Dzida Tomasz, Iqbal Mudassar, Charapitsa Iryna, Reid George, Stunnenberg Henk, Matarese Filomena, Grote Korbinian, Honkela Antti, Rattray Magnus
Faculty of Biology, Medicine and Health, University of Manchester, Manchester, United Kingdom.
Chemical Biology Core Facility, European Molecular Biology Laboratory, Heidelberg, Germany.
PeerJ. 2017 Sep 28;5:e3742. doi: 10.7717/peerj.3742. eCollection 2017.

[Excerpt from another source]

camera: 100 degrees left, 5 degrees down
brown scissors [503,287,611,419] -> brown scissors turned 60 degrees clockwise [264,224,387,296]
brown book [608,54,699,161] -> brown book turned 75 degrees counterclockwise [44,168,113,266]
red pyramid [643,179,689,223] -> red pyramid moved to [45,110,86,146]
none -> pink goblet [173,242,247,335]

We have developed a machine learning approach to predict stimulation-dependent enhancer-promoter interactions using evidence from changes in genomic protein occupancy over time. The occupancy of estrogen receptor alpha (ERα), RNA polymerase (Pol II) and histone marks H2AZ and H3K4me3 were measured over time using ChIP-Seq experiments in MCF7 cells stimulated with estrogen. A Bayesian classifier was developed which uses the correlation of temporal binding patterns at enhancers and promoters and genomic proximity as features to predict interactions. This method was trained using experimentally determined interactions from the same system and was shown to achieve much higher precision than predictions based on the genomic proximity of nearest ERα binding. We use the method to identify a genome-wide confident set of ERα target genes and their regulatory enhancers genome-wide. Validation with publicly available GRO-Seq data demonstrates that our predicted targets are much more likely to show early nascent transcription than predictions based on genomic ERα binding proximity alone.
我们开发了一种机器学习方法,利用基因组蛋白占有率随时间变化的证据来预测刺激依赖性增强子-启动子相互作用。在雌激素刺激的MCF7细胞中,通过ChIP-Seq实验随时间测量雌激素受体α(ERα)、RNA聚合酶(Pol II)以及组蛋白标记H2AZ和H3K4me3的占有率。开发了一种贝叶斯分类器,该分类器利用增强子和启动子处的时间结合模式的相关性以及基因组邻近性作为特征来预测相互作用。该方法使用来自同一系统的实验确定的相互作用进行训练,结果表明其精度远高于基于最近ERα结合的基因组邻近性的预测。我们使用该方法在全基因组范围内鉴定出一组可靠的ERα靶基因及其调控增强子。用公开可用的GRO-Seq数据进行验证表明,与仅基于基因组ERα结合邻近性的预测相比,我们预测的靶标更有可能显示早期新生转录。